Starting the season is Rebellion, a documentary featuring Sir David Attenborough and environmental activist Greta Thunberg, documenting the climate protests across the world which demand world leaders, corporations, and individuals pay attention to the ways humans are harming the planet.
Suzuki spoke with Canadian Geographic on the climate protests, the way humans see their place in nature, and the role of credibility in the media.
On meeting Greta Thunberg
Greta has had more impact than all of the environmentalists in the world combined. It's quite remarkable. I like to think that, you know, the old timers like me and Bill McKibben, we've been there kind of setting the stage, but she was the voice needed to break through all of the denial and all of the opposition.
When I met her, the first thing I said to her was, “I am so sorry that you are having to do this.” My generation, your parents, it should be our fight to protect the world. You as a child should be out there learning about the world and expanding your life and all of those things. Instead, you're having to fight for your future.
On how the climate strikes are different from previous movements
Usually the fights are all over, “Oh, they're going to cut down this forest, and we don't want it,” or “Oh, they're polluting this river,” or “They're going to build a dam here.” Those are all symptoms of a deeper underlying cause. I think what the youth strike is getting at is when you say you are jeopardizing my future, then it's not about whether the corporations can continue to make profits or whatever. It's a much more profound issue, that we are simply acting in a destructive way. The economy and corporations and governments are all complicit in this.
On how his perspective has changed through The Nature of Things
When I came in 41 years ago, I still had what I call an anthropocentric way of talking. What I learned over the years is [that]we're one species out of many, whether they're mosquitoes or snakes or spiders. They're all doing their thing out there, and I have been able to take advantage of that web of living things — but I'm just one part of that web.
We'd love to eliminate all mosquitoes, for example. But the reason the birds migrate all the way from South America to the Arctic, is that when they're nesting, there are vast numbers of black flies and mosquitoes. That's what allows them to nest up in the Arctic. We demonize things because they're a pest to us. We don't acknowledge the greater web and that's been the real shift in my understanding.
On how humans view their role in nature
For 95 per cent of our existence, we were nomadic hunter-gatherers. That's the history of our species. We arose in the plains of Africa, and we had to follow plants and animals through the seasons, carrying everything we owned on our backs. We understood that we are utterly dependent on nature. That is what's called an eco-centric way of seeing the world.

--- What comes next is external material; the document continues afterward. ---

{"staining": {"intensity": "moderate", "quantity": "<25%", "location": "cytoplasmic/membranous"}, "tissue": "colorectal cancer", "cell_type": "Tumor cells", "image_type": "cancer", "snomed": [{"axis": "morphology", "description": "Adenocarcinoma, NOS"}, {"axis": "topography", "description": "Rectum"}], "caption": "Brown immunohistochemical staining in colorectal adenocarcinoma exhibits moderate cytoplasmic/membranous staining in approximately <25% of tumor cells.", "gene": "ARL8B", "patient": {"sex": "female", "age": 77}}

I think it's been the rise of the industrial revolution that we began to see, “Oh, well, we're different.” We're so smart that we can invent things. We’re no longer restricted by our basic biology. Nature is just there to help us. Our job isn’t to help protect nature. So [it’s] that shift from an eco-centric way of seeing ourselves to an anthropocentric way where we think we're the dominant figure and everything out there is for us.

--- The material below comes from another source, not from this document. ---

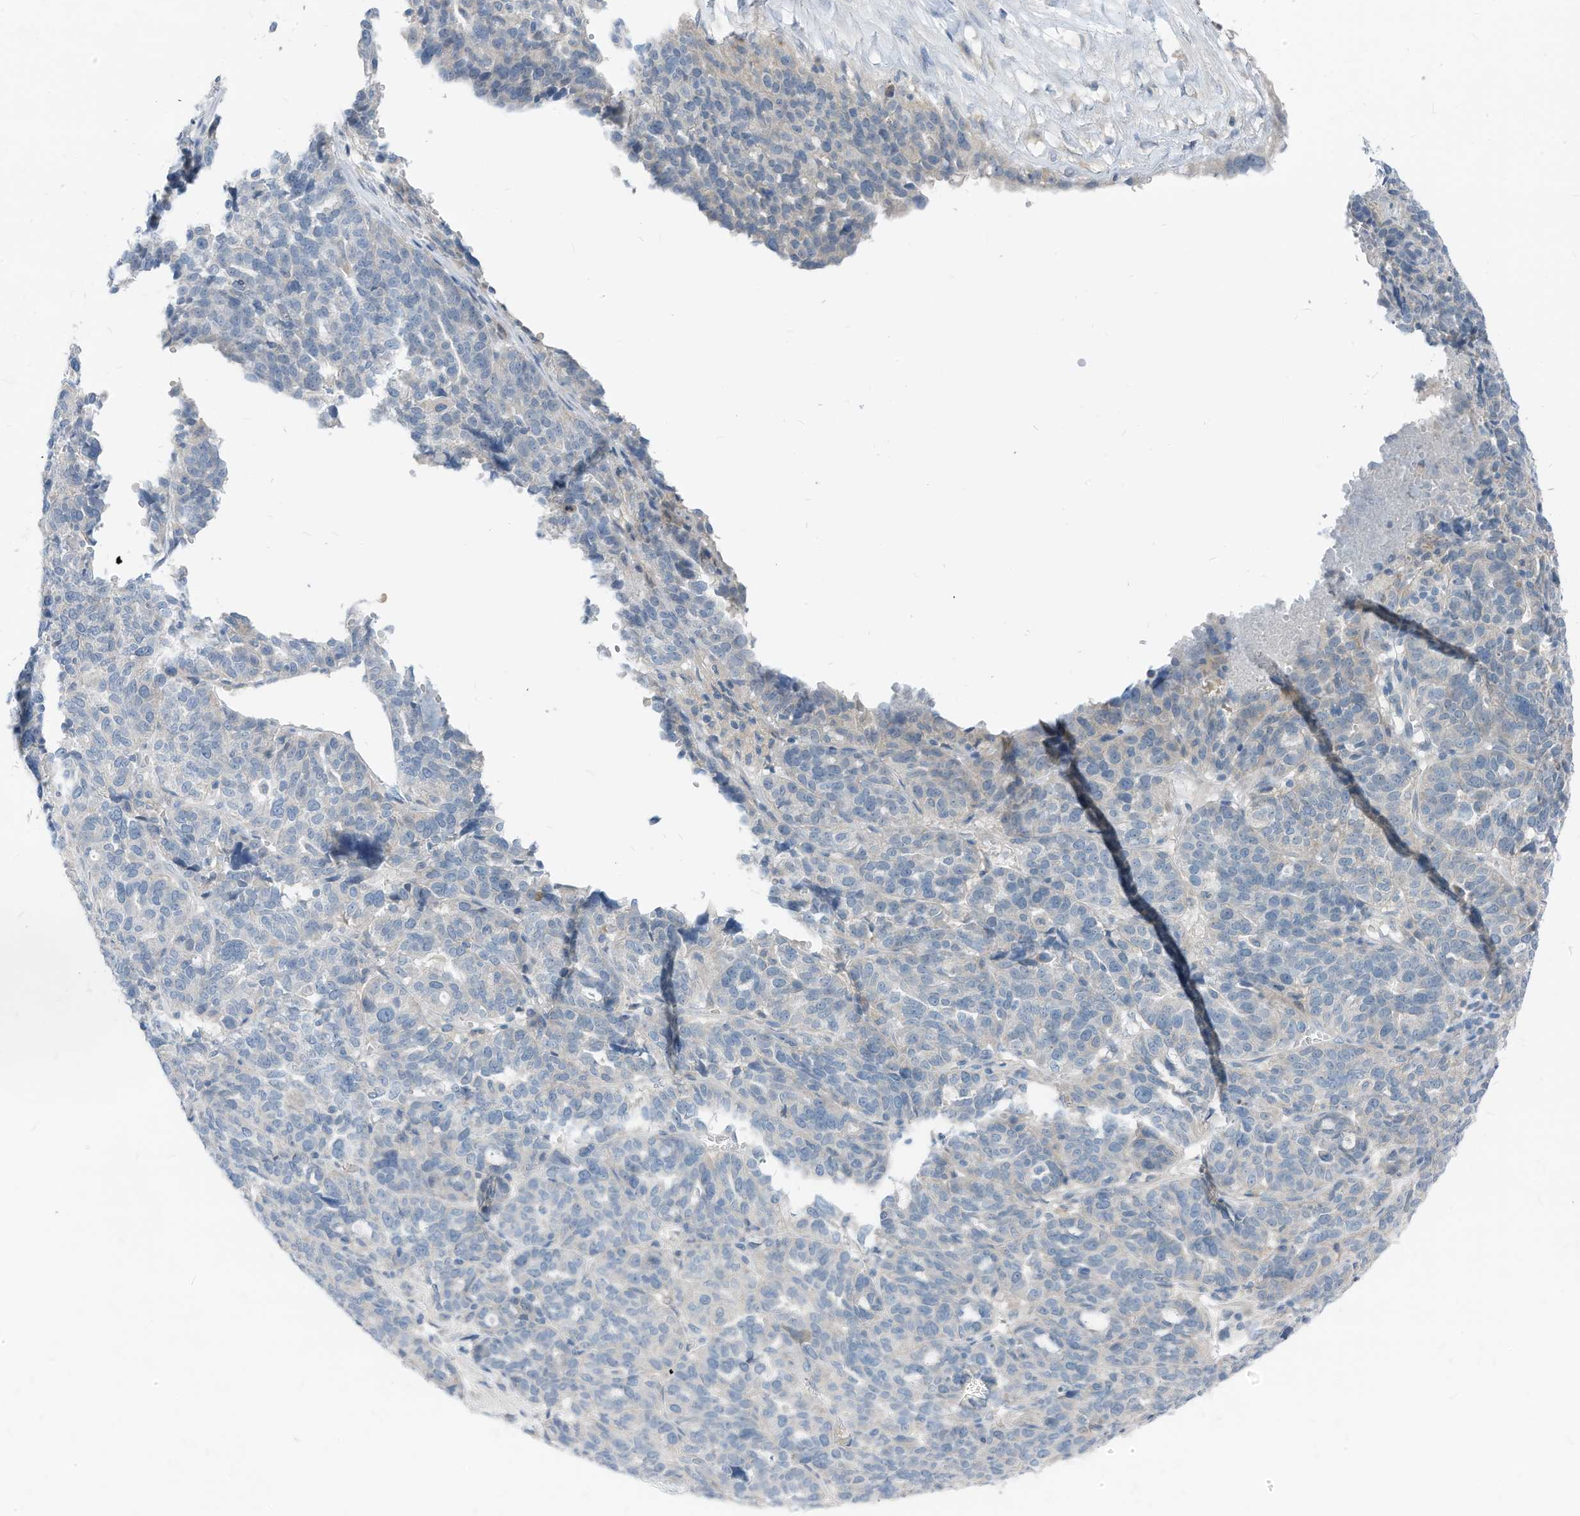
{"staining": {"intensity": "negative", "quantity": "none", "location": "none"}, "tissue": "ovarian cancer", "cell_type": "Tumor cells", "image_type": "cancer", "snomed": [{"axis": "morphology", "description": "Cystadenocarcinoma, serous, NOS"}, {"axis": "topography", "description": "Ovary"}], "caption": "Protein analysis of ovarian cancer (serous cystadenocarcinoma) shows no significant expression in tumor cells.", "gene": "LDAH", "patient": {"sex": "female", "age": 59}}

On the role of credible information and the media
I began my career in television. My belief was that what people need is information. The more information they have, the better decisions they will make. I never dreamed that today in a cellphone, you would have access to more information than people have ever had in human history. You can access the Library of Congress on your cellphone. And yet people churn through the Internet until they find something that validates what they already believe. You want to believe climate change is a hoax? There are dozens of websites that say that.

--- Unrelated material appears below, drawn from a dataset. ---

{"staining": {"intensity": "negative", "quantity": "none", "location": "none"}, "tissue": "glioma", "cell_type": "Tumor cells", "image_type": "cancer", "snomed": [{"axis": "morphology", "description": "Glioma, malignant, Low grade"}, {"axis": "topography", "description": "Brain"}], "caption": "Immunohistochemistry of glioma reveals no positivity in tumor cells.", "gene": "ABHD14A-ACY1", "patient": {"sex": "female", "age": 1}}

So now the problem is we are overwhelmed with information. People just cherry-pick that information to deliberately reinforce what they already believe.
On what gives him hope
Hope is all that I have left. I'm enough of a realist to see what the science is telling us. Science is very good at describing the state of the world, and it's pretty dire. The only hope I have is that if people like Greta and David Attenborough can finally make people turn around and say, “Yes, this is the challenge of our time, how do we go about solving this?” that nature will be more forgiving than we deserve. That's my hope.